The data structure allows you to do the following:

• given a tree called my_bst, access the "root node" with my_bst
• given any node, find the left child node/subtree of that node with .left
• given any node, find the right child node/subtree of that node with .right
• given any node, find its key with .key

1. You run a website where users can assign creative names to colors. You store named colors as nodes in a self-balancing binary search tree, where the key of a node is the hex code of its color (for example: #30af99, #c0ffee). Users shouldn't be able to change the name of a color. Pseudocode a has_key function to check if a particular hex value is already in the tree. If the key is in the tree, your function should return true. If the key is not in the tree, your function should return false. Your function should take the tree and the hex color key as arguments.

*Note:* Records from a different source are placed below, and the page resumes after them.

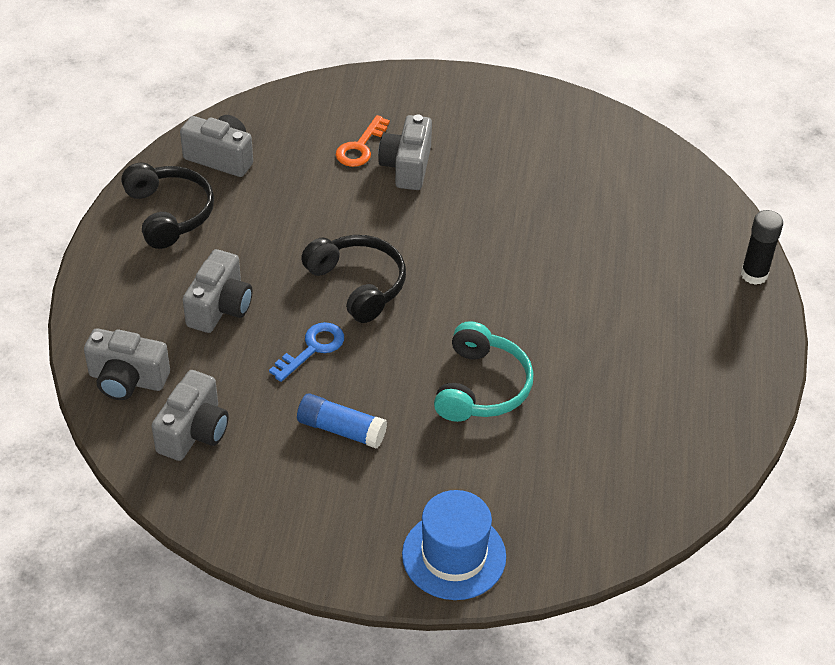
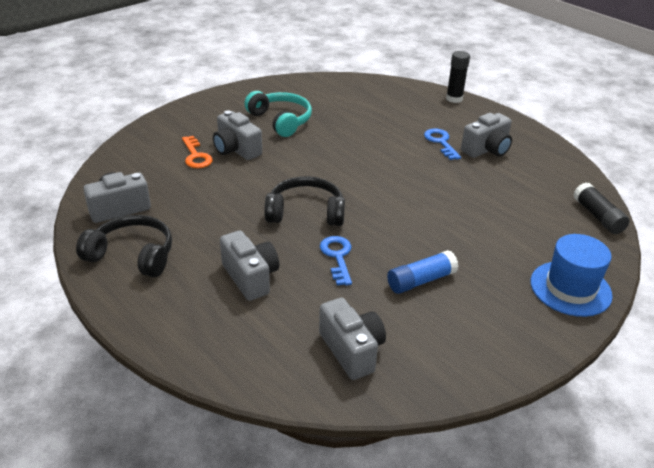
camera: 50 degrees left, 10 degrees down
grey camera [84,328,170,400] -> grey camera moved to [461,113,512,158]
turquoise headphones [434,321,534,422] -> turquoise headphones moved to [244,91,312,137]
none -> blue key [424,128,461,160]
none -> black glue stick [573,182,630,234]

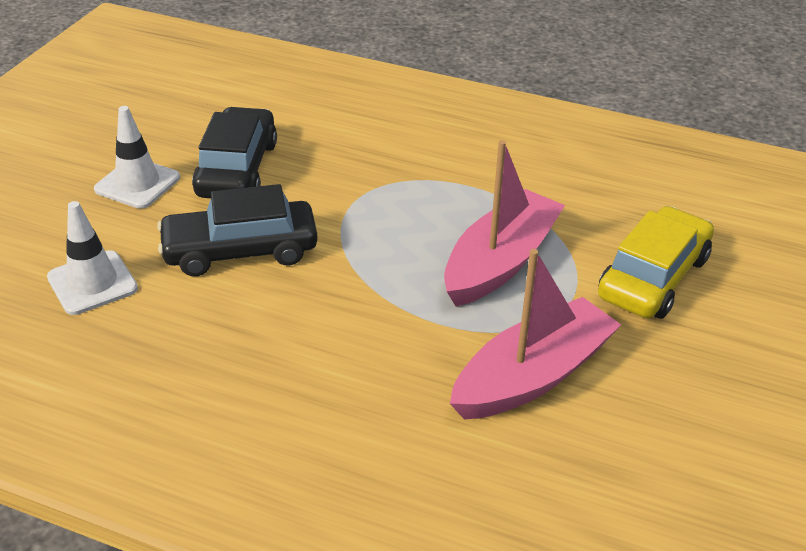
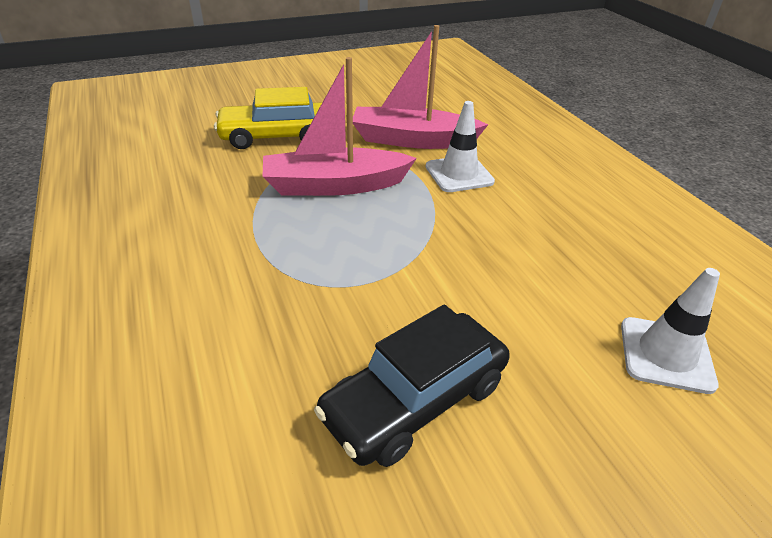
camera: 135 degrees left, 0 degrees up
white traffic cone [94,106,180,209] -> white traffic cone moved to [426,101,495,192]
black car [157,184,318,276] -> none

   Stretch Version: Pseudocode an insert_if_free function to check if the color exists and insert it if it's not already in the tree. If the key is not in the tree, your function should add it to the tree and return true (notice this is the reverse of what has_key returns). If the key is already in the tree, your function should return false. Your function should take the tree as one argument and the information about the new color as one or more other arguments. Don't worry about maintaining the balance of the tree; just insert the new node at any valid location.

2. You follow a favorite literary critic's book ratings very closely. In particular, you keep a self-balancing binary search tree of all the critic's reviews, where each node's key is the rating given by the critic to that node's book. Every time the critic publishes a new book review, you add it to the tree. Every time you finish reading your current book, you read the next highest-rated book. As a first step to automating your book selection process, pseudocode a max function to find the book in the tree with the highest rating. Your function should take the tree as its argument. (A next step would be to also delete the item, but don't work on that right now.)

Tree

Assume for the following challenge that you have a recursive tree data structure.

The constructor for a Tree instance requires that you specify the key for the current node, and it sets children list of the node to an empty array.

The data structure allows you to do the following:

• given a tree called my_tree, access the "root node" with my_tree
• given any node, find an array containing all its children with .children
• given any node, find its key with .key

In addition, as a special bonus not always available in trees, you can:

• given any node, find its parent node with .parent (the parent of the root node is None)

1. Given the names of two people in a military group, and a tree that represents the military hierarchy, your task is to find the lowest-rank person who commands both of the other people (this excludes the people themselves). If there is no such person, return None. This is often called a lowest_common_ancestor function.